En 1933, lors des grèves et tandis qu'André Citroën souhaite diminuer les salaires de ses employés, Jacques Prévert écrit Citroën, texte qui sera lu à la foule des grévistes par le Groupe Octobre.
Les relations entre les deux groupes se distendent par la suite et, en 1934, la banque ne peut empêcher la faillite de l'industriel. Les deux familles restent cependant liées, avec le mariage du fils d'André Citroën et de la dernière fille de David David-Weill.
Le lancement révolutionnaire mais très coûteux de la Traction Avant, première voiture à carrosserie monocoque, qui surclassera toutes ses rivales pendant 15 ans à partir de 1934, ne sauve pas la marque de la faillite.
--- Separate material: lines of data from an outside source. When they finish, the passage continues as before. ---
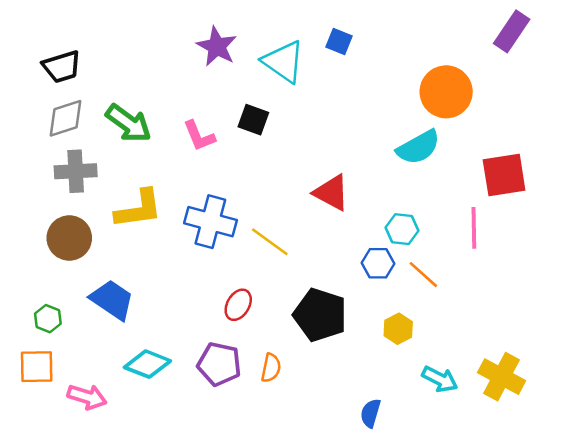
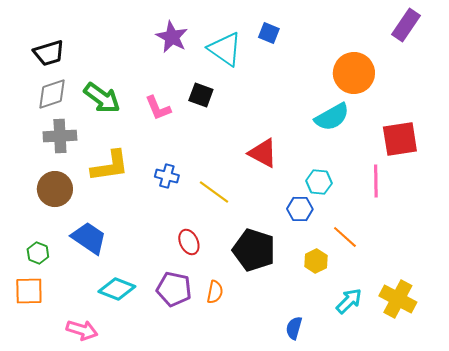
blue cross: (210, 222) -> (167, 176), size x0.6
orange line: (423, 275) -> (345, 237), moved
red ellipse: (238, 305) -> (189, 242), turned -55
cyan arrow: (440, 379) -> (349, 301), turned -72
pink arrow: (87, 397) -> (82, 330), moved

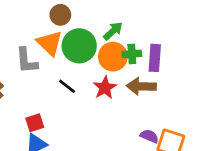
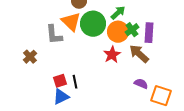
green cross: (132, 54) -> (132, 30), turned -32
black line: (67, 86) -> (75, 82), moved, turned 40
brown arrow: (141, 86) -> (139, 54), turned 40
purple semicircle: (149, 136) -> (141, 84), moved

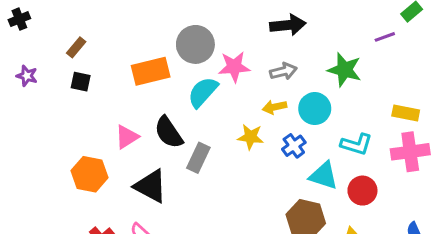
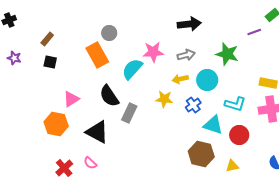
gray circle: (195, 44) -> (109, 33), moved, size x0.6
orange rectangle: (151, 71) -> (97, 55), turned 75
pink triangle: (127, 137) -> (71, 99), moved

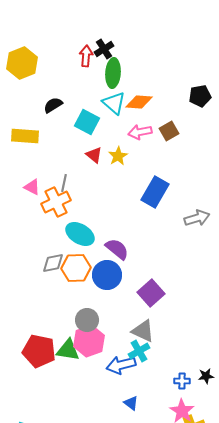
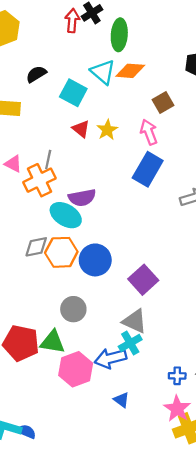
green ellipse: (113, 73) -> (119, 35), moved
pink arrow: (140, 132) -> (149, 132), moved, turned 80
purple semicircle: (117, 249) -> (82, 198), moved, turned 130
pink hexagon: (89, 341) -> (76, 369), moved

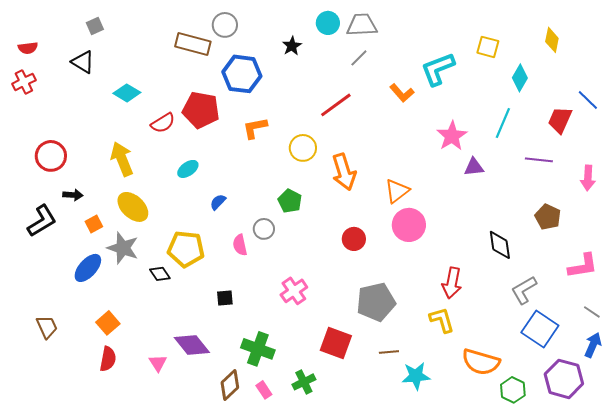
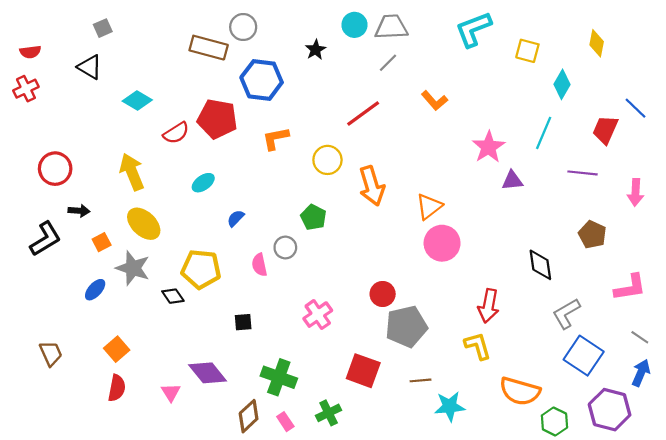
cyan L-shape: (438, 69) -> (473, 29), moved
red circle: (354, 239) -> (383, 294), moved
blue ellipse: (88, 268) -> (95, 290), size x0.7

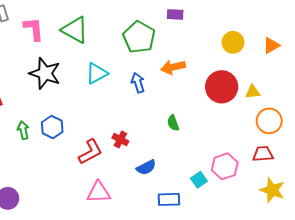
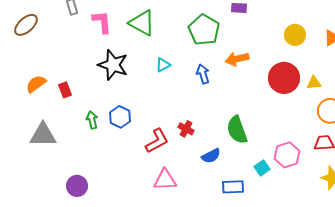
cyan triangle: (97, 73) -> (163, 65), size x0.7
green semicircle: (173, 123) -> (237, 130), moved, size x1.8

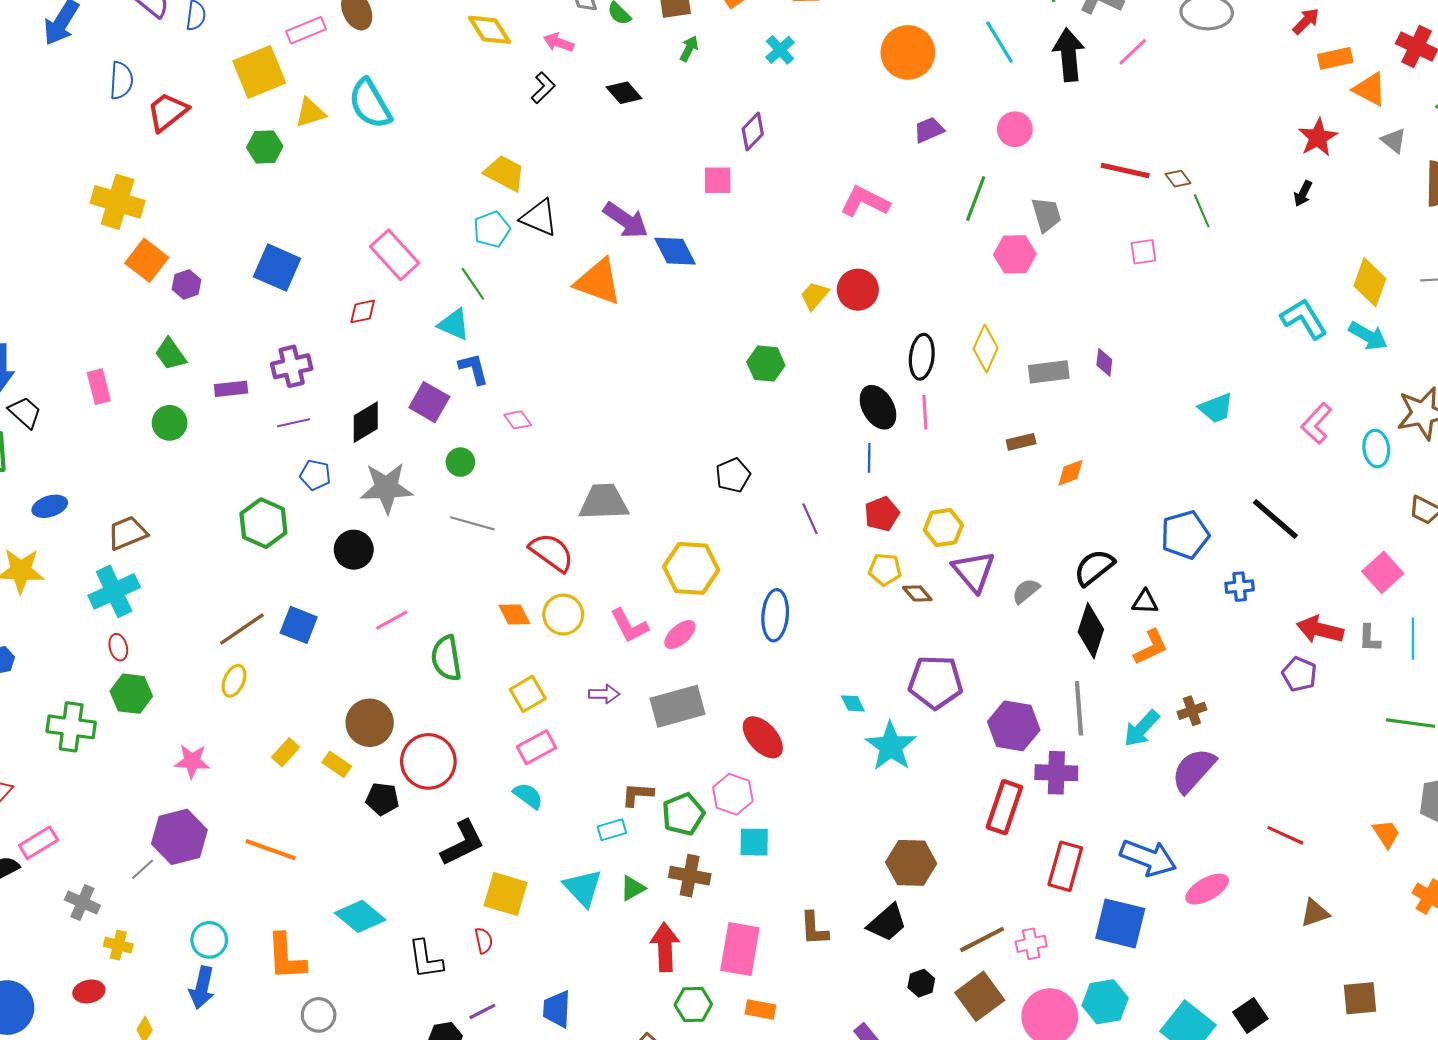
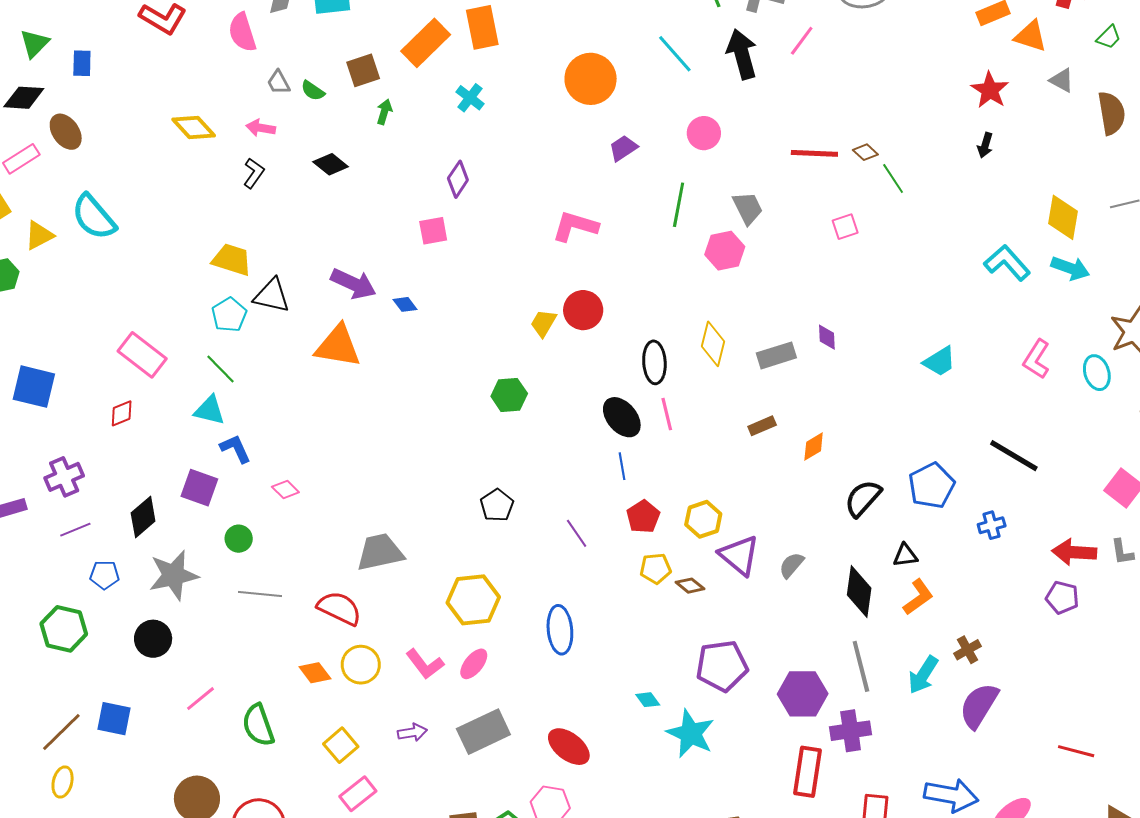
blue diamond: (675, 251) -> (405, 304), size x0.6
black semicircle: (1094, 568) -> (863, 498), moved

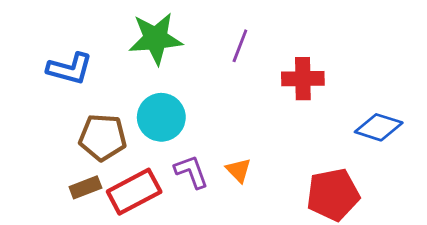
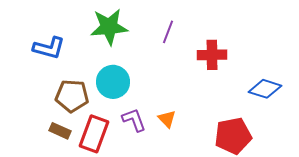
brown rectangle: (85, 187) -> (60, 131), turned 45
red rectangle: (134, 192) -> (94, 134), turned -42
Fin 1934, les banques, dont la banque Lazard et créditeurs perdent confiance en Citroën et décident de ne plus suivre son surendettement chronique et ses importantes pertes financières, et de confier la gestion à son principal débiteur Pierre Michelin, du groupe Michelin second fils d’Édouard Michelin, cofondateur du groupe Michelin, un des principaux créanciers de Citroën avec la mission très difficile de lui éviter la faillite.
En revanche, dans son livre La Conjuration de Javel publié en 1996, Bernard Citroën démontre que la dette était moins sévère qu'on ne l'avait dit et que la marque, en réalité, aurait pu échapper à la faillite.